-- BEGIN --
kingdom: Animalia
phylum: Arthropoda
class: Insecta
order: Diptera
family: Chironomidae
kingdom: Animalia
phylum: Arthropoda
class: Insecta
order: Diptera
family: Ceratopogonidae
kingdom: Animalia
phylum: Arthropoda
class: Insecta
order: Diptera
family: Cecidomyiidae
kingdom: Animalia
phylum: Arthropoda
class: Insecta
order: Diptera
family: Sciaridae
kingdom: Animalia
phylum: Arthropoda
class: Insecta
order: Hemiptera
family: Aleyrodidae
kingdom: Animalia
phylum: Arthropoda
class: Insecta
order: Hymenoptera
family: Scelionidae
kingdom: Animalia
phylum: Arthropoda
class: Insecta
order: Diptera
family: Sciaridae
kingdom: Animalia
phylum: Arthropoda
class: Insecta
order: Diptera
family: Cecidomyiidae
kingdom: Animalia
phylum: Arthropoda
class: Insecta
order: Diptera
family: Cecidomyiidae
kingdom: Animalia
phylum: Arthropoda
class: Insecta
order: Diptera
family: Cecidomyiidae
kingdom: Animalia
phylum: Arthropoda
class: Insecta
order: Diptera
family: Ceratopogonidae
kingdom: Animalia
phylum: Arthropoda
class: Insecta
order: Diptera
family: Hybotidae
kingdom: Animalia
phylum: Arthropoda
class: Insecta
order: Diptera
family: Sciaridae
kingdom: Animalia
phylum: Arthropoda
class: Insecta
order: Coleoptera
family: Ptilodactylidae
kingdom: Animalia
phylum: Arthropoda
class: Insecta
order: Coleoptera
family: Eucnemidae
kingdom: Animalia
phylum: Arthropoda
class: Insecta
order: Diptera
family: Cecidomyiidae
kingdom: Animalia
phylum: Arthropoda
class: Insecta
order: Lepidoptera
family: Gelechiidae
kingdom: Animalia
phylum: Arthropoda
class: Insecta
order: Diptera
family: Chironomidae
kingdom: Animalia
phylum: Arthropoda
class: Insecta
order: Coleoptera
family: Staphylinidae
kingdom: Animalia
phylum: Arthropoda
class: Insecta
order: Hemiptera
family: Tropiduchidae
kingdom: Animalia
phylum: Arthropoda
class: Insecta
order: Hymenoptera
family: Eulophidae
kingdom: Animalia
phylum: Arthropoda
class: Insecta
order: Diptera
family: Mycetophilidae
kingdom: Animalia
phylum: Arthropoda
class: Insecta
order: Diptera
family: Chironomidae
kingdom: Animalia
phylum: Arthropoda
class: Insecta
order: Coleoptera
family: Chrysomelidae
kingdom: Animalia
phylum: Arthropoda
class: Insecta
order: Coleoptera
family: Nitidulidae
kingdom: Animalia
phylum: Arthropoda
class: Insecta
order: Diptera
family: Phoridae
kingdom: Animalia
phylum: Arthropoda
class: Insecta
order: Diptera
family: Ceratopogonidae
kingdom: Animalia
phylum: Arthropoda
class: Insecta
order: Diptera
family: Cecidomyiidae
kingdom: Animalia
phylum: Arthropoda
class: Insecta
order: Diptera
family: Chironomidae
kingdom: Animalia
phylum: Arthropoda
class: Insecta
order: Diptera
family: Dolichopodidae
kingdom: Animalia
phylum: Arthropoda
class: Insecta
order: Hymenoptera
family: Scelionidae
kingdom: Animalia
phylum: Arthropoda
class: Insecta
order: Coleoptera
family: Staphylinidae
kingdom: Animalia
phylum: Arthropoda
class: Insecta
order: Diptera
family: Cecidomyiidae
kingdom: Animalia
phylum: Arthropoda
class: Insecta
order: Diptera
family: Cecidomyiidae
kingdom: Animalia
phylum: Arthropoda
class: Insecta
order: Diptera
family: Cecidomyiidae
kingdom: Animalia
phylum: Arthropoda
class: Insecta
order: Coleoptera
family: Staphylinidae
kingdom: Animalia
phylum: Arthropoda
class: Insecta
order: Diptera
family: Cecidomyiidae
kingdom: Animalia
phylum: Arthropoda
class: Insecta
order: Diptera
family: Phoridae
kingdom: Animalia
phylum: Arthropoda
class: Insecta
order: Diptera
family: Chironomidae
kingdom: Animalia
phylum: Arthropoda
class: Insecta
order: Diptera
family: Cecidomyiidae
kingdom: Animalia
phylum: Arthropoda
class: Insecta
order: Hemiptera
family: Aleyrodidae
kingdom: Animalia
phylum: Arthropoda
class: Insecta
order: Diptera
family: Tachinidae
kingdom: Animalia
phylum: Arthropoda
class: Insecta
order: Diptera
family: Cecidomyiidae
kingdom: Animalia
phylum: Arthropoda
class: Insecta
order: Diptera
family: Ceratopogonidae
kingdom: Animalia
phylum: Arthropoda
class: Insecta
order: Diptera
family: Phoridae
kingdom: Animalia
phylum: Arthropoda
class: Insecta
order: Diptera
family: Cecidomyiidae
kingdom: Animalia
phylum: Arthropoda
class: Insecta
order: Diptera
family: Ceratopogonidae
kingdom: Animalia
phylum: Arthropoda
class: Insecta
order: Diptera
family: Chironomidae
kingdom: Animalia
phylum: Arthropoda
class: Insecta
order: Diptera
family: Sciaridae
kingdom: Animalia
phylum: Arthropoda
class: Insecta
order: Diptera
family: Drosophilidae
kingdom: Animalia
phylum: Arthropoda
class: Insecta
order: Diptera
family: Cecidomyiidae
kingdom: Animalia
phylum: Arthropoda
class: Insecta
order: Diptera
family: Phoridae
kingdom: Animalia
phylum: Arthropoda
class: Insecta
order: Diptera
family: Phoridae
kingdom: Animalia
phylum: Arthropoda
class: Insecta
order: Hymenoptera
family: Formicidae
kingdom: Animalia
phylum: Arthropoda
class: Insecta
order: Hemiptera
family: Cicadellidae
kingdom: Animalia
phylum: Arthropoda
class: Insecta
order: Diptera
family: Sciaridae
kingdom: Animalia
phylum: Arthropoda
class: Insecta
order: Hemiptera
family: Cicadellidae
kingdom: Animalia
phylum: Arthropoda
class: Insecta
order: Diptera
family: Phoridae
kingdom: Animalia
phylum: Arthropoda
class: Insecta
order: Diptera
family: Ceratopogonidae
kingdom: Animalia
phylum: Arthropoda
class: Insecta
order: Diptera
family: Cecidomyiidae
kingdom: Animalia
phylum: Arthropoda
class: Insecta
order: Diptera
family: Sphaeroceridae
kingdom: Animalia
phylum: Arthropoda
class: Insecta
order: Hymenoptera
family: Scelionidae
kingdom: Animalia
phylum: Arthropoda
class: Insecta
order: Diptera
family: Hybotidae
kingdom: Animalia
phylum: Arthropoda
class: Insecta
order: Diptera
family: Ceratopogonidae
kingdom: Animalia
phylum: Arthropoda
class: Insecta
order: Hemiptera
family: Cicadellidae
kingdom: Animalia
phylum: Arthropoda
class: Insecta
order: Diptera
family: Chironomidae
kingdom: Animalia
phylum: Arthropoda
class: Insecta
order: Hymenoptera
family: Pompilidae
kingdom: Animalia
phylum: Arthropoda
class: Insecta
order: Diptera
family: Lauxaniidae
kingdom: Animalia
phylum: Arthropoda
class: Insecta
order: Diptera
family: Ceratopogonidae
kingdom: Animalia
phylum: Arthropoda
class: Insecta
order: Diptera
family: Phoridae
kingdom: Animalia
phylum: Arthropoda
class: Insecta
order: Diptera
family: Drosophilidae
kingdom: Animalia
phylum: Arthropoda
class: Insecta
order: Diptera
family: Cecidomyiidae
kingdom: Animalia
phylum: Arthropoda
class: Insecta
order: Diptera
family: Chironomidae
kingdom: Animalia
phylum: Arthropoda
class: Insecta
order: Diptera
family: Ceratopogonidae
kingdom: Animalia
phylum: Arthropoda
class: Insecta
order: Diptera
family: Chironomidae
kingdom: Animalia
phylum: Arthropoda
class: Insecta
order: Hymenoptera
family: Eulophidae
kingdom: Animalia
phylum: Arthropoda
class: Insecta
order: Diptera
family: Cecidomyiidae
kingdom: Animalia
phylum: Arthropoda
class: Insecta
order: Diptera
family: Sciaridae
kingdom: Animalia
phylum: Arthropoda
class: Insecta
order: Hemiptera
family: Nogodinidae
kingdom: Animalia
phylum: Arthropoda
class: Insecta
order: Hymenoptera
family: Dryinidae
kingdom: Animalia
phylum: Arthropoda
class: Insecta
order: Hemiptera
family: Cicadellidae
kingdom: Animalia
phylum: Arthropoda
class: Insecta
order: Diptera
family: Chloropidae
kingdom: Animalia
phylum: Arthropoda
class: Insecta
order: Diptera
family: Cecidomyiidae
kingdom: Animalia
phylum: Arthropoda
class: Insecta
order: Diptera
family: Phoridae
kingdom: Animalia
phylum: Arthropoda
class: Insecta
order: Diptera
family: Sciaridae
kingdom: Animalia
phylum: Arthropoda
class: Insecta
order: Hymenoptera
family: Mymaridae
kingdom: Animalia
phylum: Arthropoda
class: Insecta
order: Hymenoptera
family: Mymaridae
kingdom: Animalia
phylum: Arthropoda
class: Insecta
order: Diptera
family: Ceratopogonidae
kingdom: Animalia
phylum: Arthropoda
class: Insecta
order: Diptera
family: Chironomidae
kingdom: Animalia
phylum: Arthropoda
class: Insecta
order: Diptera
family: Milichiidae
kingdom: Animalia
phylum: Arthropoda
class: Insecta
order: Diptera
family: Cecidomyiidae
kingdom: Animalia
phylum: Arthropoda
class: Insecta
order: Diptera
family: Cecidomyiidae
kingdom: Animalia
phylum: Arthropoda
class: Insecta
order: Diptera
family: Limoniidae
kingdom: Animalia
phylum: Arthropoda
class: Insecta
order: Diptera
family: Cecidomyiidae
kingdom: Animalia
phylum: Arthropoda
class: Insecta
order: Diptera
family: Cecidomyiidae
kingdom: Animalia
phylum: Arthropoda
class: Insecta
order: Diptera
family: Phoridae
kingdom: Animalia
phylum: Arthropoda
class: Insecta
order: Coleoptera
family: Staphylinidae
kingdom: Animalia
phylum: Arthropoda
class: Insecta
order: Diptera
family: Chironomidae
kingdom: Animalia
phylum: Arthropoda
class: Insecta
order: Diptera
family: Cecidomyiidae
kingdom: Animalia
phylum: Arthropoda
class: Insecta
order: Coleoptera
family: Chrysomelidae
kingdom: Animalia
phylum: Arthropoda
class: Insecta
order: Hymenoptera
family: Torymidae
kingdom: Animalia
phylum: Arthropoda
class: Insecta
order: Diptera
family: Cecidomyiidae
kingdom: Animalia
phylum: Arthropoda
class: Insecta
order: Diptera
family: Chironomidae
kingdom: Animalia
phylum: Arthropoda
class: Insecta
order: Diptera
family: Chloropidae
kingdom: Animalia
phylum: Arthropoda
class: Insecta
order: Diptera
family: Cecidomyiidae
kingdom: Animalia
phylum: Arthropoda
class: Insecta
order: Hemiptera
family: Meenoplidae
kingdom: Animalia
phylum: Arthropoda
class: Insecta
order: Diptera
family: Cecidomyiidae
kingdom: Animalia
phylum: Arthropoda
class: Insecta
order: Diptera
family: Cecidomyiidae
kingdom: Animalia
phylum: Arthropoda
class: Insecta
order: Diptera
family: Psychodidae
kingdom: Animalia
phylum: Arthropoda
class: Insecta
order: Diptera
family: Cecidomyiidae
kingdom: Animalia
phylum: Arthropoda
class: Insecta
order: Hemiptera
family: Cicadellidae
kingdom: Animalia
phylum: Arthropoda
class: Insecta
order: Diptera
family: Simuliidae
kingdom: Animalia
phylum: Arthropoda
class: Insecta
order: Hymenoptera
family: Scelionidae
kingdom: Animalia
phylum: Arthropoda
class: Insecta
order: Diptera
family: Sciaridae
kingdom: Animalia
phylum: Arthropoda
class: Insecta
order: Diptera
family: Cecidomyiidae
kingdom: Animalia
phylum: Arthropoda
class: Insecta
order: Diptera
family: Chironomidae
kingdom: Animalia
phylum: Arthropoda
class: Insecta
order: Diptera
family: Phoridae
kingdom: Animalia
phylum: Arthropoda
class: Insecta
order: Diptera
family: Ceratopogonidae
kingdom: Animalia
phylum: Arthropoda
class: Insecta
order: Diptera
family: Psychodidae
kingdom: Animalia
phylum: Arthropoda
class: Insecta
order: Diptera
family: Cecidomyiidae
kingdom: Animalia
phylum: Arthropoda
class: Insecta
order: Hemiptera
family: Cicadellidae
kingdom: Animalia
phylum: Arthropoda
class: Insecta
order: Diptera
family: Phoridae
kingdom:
-- END --
Goal:
Please reproduce the items above word for word, from their very first line through the line containing "order: Lepidoptera", including that line.

Response to the task:
kingdom: Animalia
phylum: Arthropoda
class: Insecta
order: Diptera
family: Chironomidae
kingdom: Animalia
phylum: Arthropoda
class: Insecta
order: Diptera
family: Ceratopogonidae
kingdom: Animalia
phylum: Arthropoda
class: Insecta
order: Diptera
family: Cecidomyiidae
kingdom: Animalia
phylum: Arthropoda
class: Insecta
order: Diptera
family: Sciaridae
kingdom: Animalia
phylum: Arthropoda
class: Insecta
order: Hemiptera
family: Aleyrodidae
kingdom: Animalia
phylum: Arthropoda
class: Insecta
order: Hymenoptera
family: Scelionidae
kingdom: Animalia
phylum: Arthropoda
class: Insecta
order: Diptera
family: Sciaridae
kingdom: Animalia
phylum: Arthropoda
class: Insecta
order: Diptera
family: Cecidomyiidae
kingdom: Animalia
phylum: Arthropoda
class: Insecta
order: Diptera
family: Cecidomyiidae
kingdom: Animalia
phylum: Arthropoda
class: Insecta
order: Diptera
family: Cecidomyiidae
kingdom: Animalia
phylum: Arthropoda
class: Insecta
order: Diptera
family: Ceratopogonidae
kingdom: Animalia
phylum: Arthropoda
class: Insecta
order: Diptera
family: Hybotidae
kingdom: Animalia
phylum: Arthropoda
class: Insecta
order: Diptera
family: Sciaridae
kingdom: Animalia
phylum: Arthropoda
class: Insecta
order: Coleoptera
family: Ptilodactylidae
kingdom: Animalia
phylum: Arthropoda
class: Insecta
order: Coleoptera
family: Eucnemidae
kingdom: Animalia
phylum: Arthropoda
class: Insecta
order: Diptera
family: Cecidomyiidae
kingdom: Animalia
phylum: Arthropoda
class: Insecta
order: Lepidoptera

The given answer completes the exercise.